EXHIBIT 10.1
FOURTH AMENDMENT
TO THE
AMENDED AND RESTATED BORROWING AGREEMENT
THIS FOURTH AMENDMENT TO THE AMENDED AND RESTATED BORROWING AGREEMENT (the
"Amendment") dated as of April 13, 1997, is between SPS TRANSACTION SERVICES,
INC. ("Borrower") and XXXX XXXXXX, DISCOVER & CO. ("Lender").
WHEREAS, Borrower and Lender are parties to an Amended and Restated Borrowing
Agreement, dated as of September 1, 1995, a First Amendment to the Amended and
Restated Borrowing Agreement, dated as of May 6, 1996, a Second Amendment to
the Amended and Restated Borrowing Agreement, dated as of September 30, 1996,
and a Third Amendment to the Amended and Restated Borrowing Agreement, dated
as of January 31, 1997 (collectively, the "Borrowing Agreement"), pursuant to
which Lender has made certain loans to the Borrower; and
WHEREAS, the Borrower and Lender desire to further amend the Borrowing
Agreement.
NOW THEREFORE, the Borrowing Agreement is amended as follows:
1. Each capitalized term used in this Amendment (and not otherwise defined
herein) shall have the same meaning as set forth in the Borrowing Agreement.
2. The definition of "Commitment Termination Date" as set forth in Section
1.01 of the Borrowing Agreement is hereby amended and henceforth shall read as
follows:
"Commitment Termination Date" shall mean April 11, 1998, provided
that upon the amendment, termination, expiration or supplementation
of the Credit Agreement dated as of April 14, 1997 (the "Credit
Agreement") among Lender, the banks listed therein, the Managing
Agents referred to therein, The Chase Manhattan Bank, as
Administrative Agent and Xxxxxx Guaranty Trust Company of New York,
as Documentation Agent, Lender may, upon ten (10) days' prior
written notice to Borrower, modify the Commitment Termination Date
to be that date which is two (2) business days prior to the
expiration or termination of the Credit Agreement (as amended or
supplemented) or any revolving credit agreement entered into by
Lender to replace the Credit Agreement.
3. Section 2.01(a) of the Borrowing Agreement is hereby amended in its
entirety and henceforth shall read as follows:
(a) Revolving Loan Commitment.

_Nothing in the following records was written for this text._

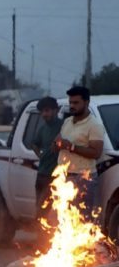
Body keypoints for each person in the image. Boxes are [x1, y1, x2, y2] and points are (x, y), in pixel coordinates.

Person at [52, 86, 105, 220]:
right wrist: (56, 144)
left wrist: (71, 147)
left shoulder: (94, 125)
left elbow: (96, 152)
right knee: (64, 218)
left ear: (86, 102)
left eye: (76, 103)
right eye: (70, 103)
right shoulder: (67, 122)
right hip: (64, 176)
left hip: (83, 178)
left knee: (81, 220)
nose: (72, 106)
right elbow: (57, 142)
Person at [30, 97, 62, 221]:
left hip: (56, 176)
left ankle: (46, 237)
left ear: (56, 110)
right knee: (40, 209)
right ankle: (40, 237)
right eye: (42, 112)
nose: (44, 114)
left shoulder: (63, 126)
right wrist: (41, 155)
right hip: (42, 175)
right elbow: (34, 144)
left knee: (51, 211)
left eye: (47, 111)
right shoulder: (43, 128)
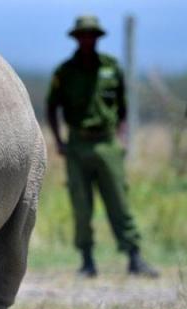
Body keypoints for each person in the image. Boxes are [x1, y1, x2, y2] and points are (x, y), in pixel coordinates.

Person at [46, 15, 159, 278]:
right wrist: (60, 141)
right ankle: (87, 261)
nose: (88, 39)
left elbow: (122, 106)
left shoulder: (111, 68)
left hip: (107, 143)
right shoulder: (65, 72)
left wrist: (121, 137)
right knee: (81, 205)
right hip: (77, 145)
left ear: (97, 38)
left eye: (92, 35)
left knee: (119, 202)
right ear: (76, 38)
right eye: (83, 35)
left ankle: (134, 257)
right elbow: (52, 108)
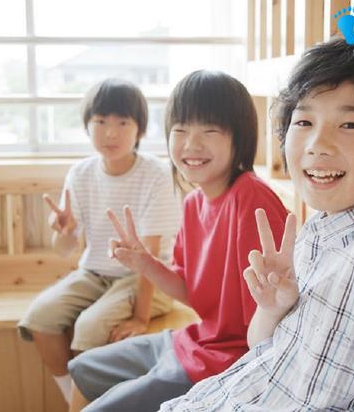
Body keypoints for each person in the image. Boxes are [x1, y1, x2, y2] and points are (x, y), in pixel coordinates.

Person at [161, 36, 354, 410]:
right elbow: (263, 351)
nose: (317, 143)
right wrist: (272, 308)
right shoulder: (319, 233)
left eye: (349, 124)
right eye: (304, 121)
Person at [67, 70, 289, 411]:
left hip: (228, 361)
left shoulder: (251, 198)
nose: (191, 144)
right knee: (82, 368)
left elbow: (271, 325)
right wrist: (144, 263)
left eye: (210, 130)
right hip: (196, 340)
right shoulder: (193, 203)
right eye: (180, 130)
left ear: (239, 137)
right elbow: (189, 291)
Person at [17, 79, 180, 404]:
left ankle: (90, 405)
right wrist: (63, 232)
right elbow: (65, 249)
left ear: (139, 129)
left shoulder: (156, 174)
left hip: (147, 277)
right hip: (94, 273)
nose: (110, 133)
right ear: (87, 126)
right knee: (39, 316)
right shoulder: (81, 173)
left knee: (89, 327)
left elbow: (149, 256)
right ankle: (74, 401)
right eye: (101, 121)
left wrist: (140, 317)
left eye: (123, 123)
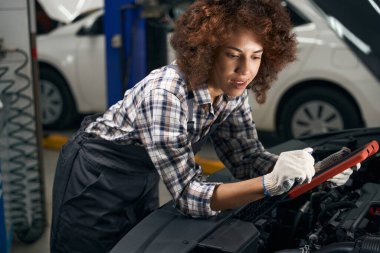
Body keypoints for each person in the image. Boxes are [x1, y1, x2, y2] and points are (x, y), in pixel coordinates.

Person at [50, 0, 355, 252]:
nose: (245, 71)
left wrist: (314, 173)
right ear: (207, 51)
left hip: (142, 174)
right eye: (233, 56)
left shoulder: (232, 90)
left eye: (256, 56)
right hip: (95, 178)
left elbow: (247, 160)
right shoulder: (166, 95)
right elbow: (188, 196)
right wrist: (269, 185)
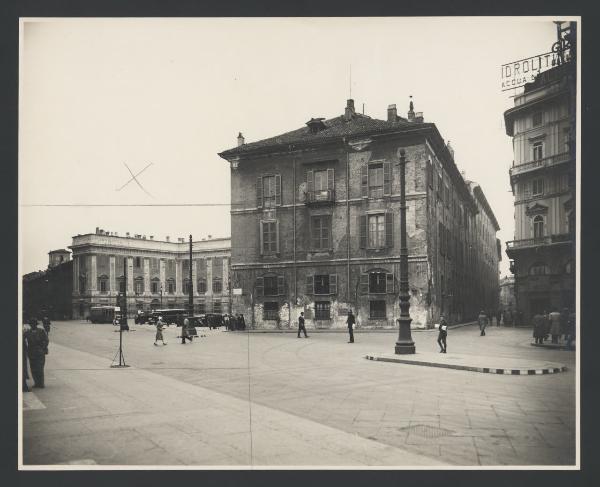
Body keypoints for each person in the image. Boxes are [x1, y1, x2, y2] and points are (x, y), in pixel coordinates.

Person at [25, 318, 49, 389]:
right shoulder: (27, 332)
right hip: (31, 352)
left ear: (36, 324)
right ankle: (36, 383)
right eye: (31, 324)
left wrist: (43, 347)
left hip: (40, 352)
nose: (32, 325)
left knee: (40, 368)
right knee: (33, 368)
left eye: (34, 324)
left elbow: (46, 340)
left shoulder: (41, 331)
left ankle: (41, 383)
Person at [22, 322, 31, 392]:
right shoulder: (24, 330)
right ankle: (23, 385)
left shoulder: (24, 330)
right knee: (23, 367)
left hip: (22, 351)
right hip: (22, 351)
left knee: (23, 367)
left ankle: (24, 385)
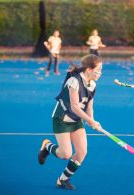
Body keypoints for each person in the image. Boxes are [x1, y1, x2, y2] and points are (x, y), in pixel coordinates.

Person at [38, 54, 103, 190]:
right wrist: (90, 120)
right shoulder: (74, 81)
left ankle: (63, 179)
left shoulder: (93, 85)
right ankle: (47, 146)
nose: (100, 73)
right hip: (62, 119)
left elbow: (89, 106)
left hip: (76, 120)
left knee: (81, 152)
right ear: (89, 69)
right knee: (65, 154)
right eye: (98, 70)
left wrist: (92, 121)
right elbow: (74, 106)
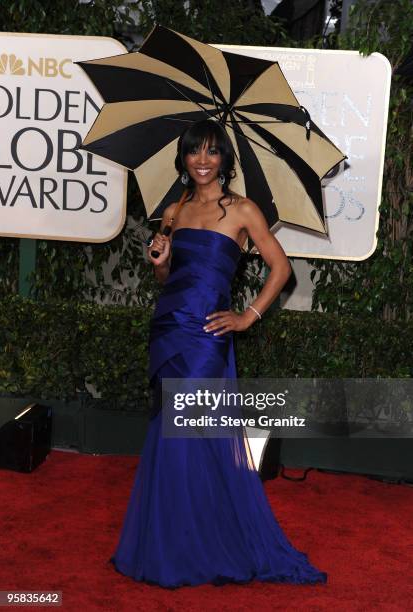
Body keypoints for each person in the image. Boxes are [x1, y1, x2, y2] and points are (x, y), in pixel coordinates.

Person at [109, 119, 327, 588]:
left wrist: (249, 316)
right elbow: (167, 280)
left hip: (208, 335)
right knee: (170, 432)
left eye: (211, 152)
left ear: (225, 159)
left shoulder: (244, 210)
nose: (202, 161)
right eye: (194, 153)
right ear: (184, 160)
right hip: (168, 330)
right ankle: (173, 540)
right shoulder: (175, 209)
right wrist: (162, 261)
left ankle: (203, 542)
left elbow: (281, 267)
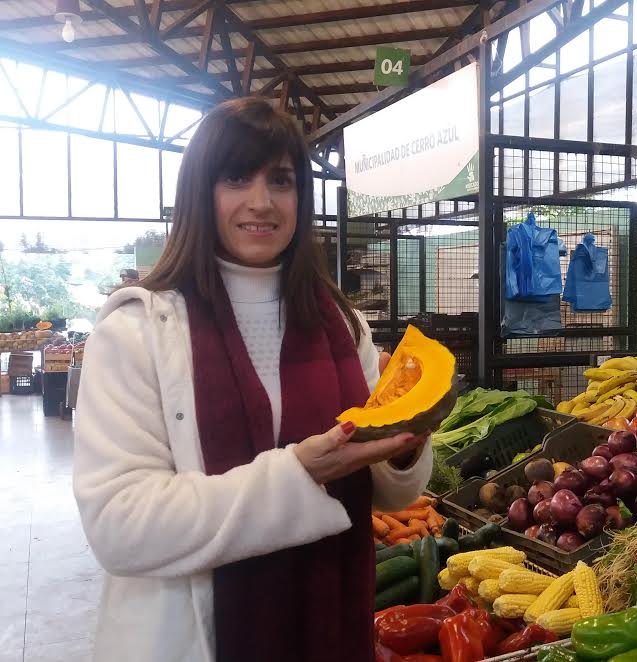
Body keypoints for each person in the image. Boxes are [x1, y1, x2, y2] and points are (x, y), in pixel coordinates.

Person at [73, 97, 432, 662]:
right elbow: (120, 526)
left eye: (281, 180)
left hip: (333, 630)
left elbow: (387, 490)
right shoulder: (137, 332)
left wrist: (408, 438)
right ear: (200, 192)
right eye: (236, 177)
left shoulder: (342, 324)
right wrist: (296, 476)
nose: (261, 202)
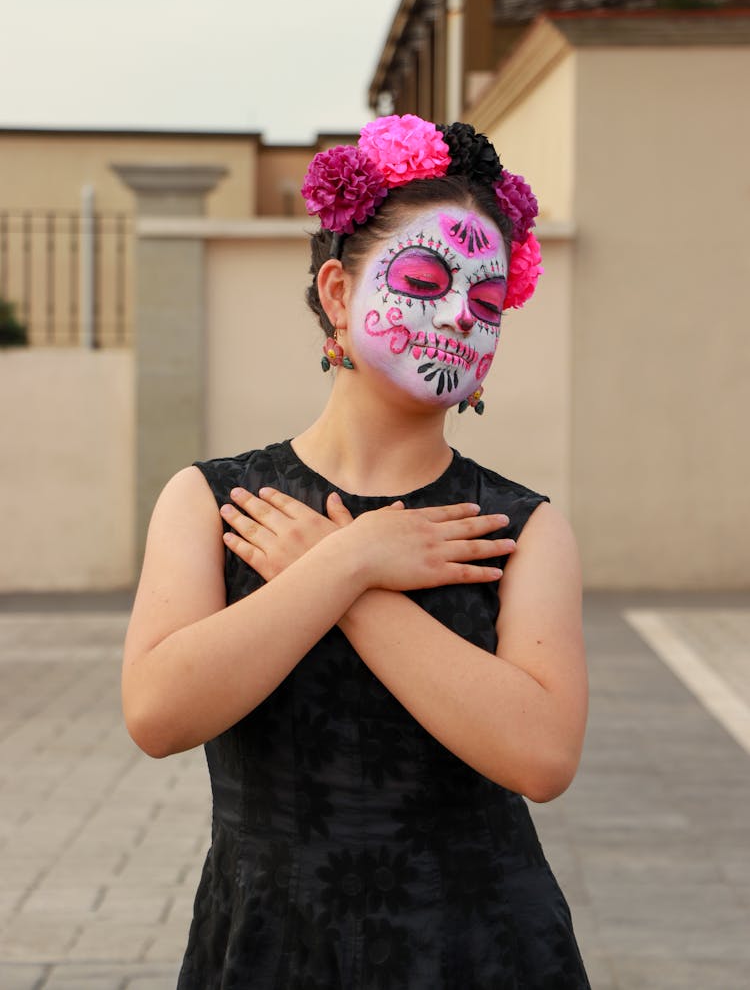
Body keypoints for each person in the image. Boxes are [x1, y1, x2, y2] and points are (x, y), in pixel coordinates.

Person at [122, 115, 590, 989]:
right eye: (424, 278)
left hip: (480, 947)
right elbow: (157, 714)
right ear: (338, 292)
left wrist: (355, 577)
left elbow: (543, 757)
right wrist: (349, 558)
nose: (458, 315)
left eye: (486, 304)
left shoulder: (520, 527)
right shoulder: (212, 501)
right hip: (267, 944)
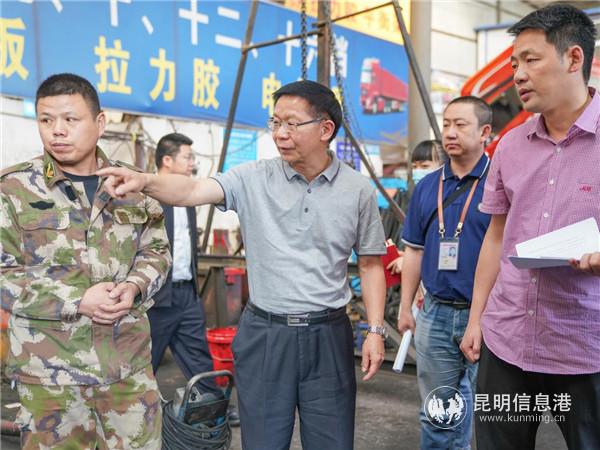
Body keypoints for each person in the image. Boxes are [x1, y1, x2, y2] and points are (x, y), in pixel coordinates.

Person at [97, 79, 387, 450]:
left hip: (327, 336)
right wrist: (145, 181)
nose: (280, 133)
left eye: (291, 123)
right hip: (265, 334)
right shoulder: (253, 177)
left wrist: (375, 330)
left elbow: (371, 264)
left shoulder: (358, 190)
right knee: (263, 441)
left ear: (325, 129)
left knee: (332, 441)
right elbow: (192, 190)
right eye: (275, 122)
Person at [0, 73, 171, 449]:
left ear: (100, 122)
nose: (57, 131)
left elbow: (157, 251)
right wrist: (77, 301)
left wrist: (134, 285)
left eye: (70, 119)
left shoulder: (131, 185)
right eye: (46, 120)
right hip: (50, 378)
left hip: (127, 370)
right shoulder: (13, 189)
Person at [460, 5, 600, 449]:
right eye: (514, 63)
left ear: (574, 58)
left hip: (586, 346)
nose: (518, 75)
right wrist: (477, 319)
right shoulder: (510, 146)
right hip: (507, 341)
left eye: (531, 60)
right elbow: (497, 236)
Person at [398, 96, 493, 449]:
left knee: (491, 413)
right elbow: (414, 250)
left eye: (460, 125)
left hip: (488, 315)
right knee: (437, 412)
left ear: (485, 132)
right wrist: (405, 306)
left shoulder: (499, 183)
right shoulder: (428, 186)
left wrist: (479, 319)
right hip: (435, 313)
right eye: (446, 124)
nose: (450, 132)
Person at [149, 132, 239, 425]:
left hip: (186, 293)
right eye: (187, 157)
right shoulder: (147, 196)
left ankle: (214, 409)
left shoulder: (188, 196)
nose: (192, 163)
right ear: (167, 160)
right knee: (143, 359)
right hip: (156, 296)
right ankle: (130, 415)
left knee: (198, 355)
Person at [387, 139, 445, 276]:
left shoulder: (448, 202)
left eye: (424, 166)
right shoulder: (416, 200)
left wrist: (409, 262)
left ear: (444, 166)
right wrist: (408, 257)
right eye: (414, 167)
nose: (418, 171)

Subject to the terms and conditions of this
Borrowing Agreement and relying upon representations, warranties and
covenants of Borrower set forth herein, Lender shall make loans (all such
loans made pursuant to this Section 2.01(a) being referred to herein
collectively as the "Loans") to Borrower at any time and from time to time
prior to the Commitment Termination Date, in an aggregate principal amount
not exceeding at any one time outstanding $1,200,000,000 (the
"Commitment"). Prior to the Commitment Termination Date, Lender shall have
no obligation to make advances to the extent any requested advance would
cause the principal amount outstanding under the Revolving Notes to exceed
the Commitment, provided, that Lender may elect (but shall not be
obligated) from time to time to make advances in excess of the Commitment.
4. Except as provided herein, the terms and conditions of the Borrowing
Agreement shall remain in full force and effect.
IN WITNESS WHEREOF, the parties have caused this Amendment to be duly
executed as of the date first written above.
SPS TRANSACTION SERVICES, INC. XXXX XXXXXX, DISCOVER & CO.